Can you recast the text lines in all the records below as a single numbered list, leaving out blank lines and the pictures?

::: Entries provided

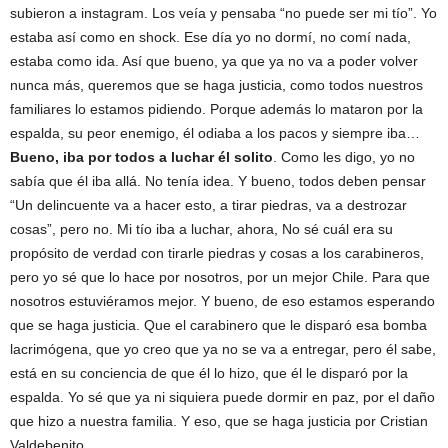
subieron a instagram. Los veía y pensaba “no puede ser mi tío”. Yo
estaba así como en shock. Ese día yo no dormí, no comí nada,
estaba como ida. Así que bueno, ya que ya no va a poder volver
nunca más, queremos que se haga justicia, como todos nuestros
familiares lo estamos pidiendo. Porque además lo mataron por la
espalda, su peor enemigo, él odiaba a los pacos y siempre iba…
Bueno, iba por todos a luchar él solito
. Como les digo, yo no
sabía que él iba allá. No tenía idea. Y bueno, todos deben pensar
“Un delincuente va a hacer esto, a tirar piedras, va a destrozar
cosas”, pero no. Mi tío iba a luchar, ahora, No sé cuál era su
propósito de verdad con tirarle piedras y cosas a los carabineros,
pero yo sé que lo hace por nosotros, por un mejor Chile. Para que
nosotros estuviéramos mejor. Y bueno, de eso estamos esperando
que se haga justicia. Que el carabinero que le disparó esa bomba
lacrimógena, que yo creo que ya no se va a entregar, pero él sabe,
está en su conciencia de que él lo hizo, que él le disparó por la
espalda. Yo sé que ya ni siquiera puede dormir en paz, por el daño
que hizo a nuestra familia. Y eso, que se haga justicia por Cristian
Valdebenito.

::::::

Solution below ▸
1. subieron a instagram. Los veía y pensaba “no puede ser mi tío”. Yo
2. estaba así como en shock. Ese día yo no dormí, no comí nada,
3. estaba como ida. Así que bueno, ya que ya no va a poder volver
4. nunca más, queremos que se haga justicia, como todos nuestros
5. familiares lo estamos pidiendo. Porque además lo mataron por la
6. espalda, su peor enemigo, él odiaba a los pacos y siempre iba…
7. Bueno, iba por todos a luchar él solito
8. . Como les digo, yo no
9. sabía que él iba allá. No tenía idea. Y bueno, todos deben pensar
10. “Un delincuente va a hacer esto, a tirar piedras, va a destrozar
11. cosas”, pero no. Mi tío iba a luchar, ahora, No sé cuál era su
12. propósito de verdad con tirarle piedras y cosas a los carabineros,
13. pero yo sé que lo hace por nosotros, por un mejor Chile. Para que
14. nosotros estuviéramos mejor. Y bueno, de eso estamos esperando
15. que se haga justicia. Que el carabinero que le disparó esa bomba
16. lacrimógena, que yo creo que ya no se va a entregar, pero él sabe,
17. está en su conciencia de que él lo hizo, que él le disparó por la
18. espalda. Yo sé que ya ni siquiera puede dormir en paz, por el daño
19. que hizo a nuestra familia. Y eso, que se haga justicia por Cristian
20. Valdebenito.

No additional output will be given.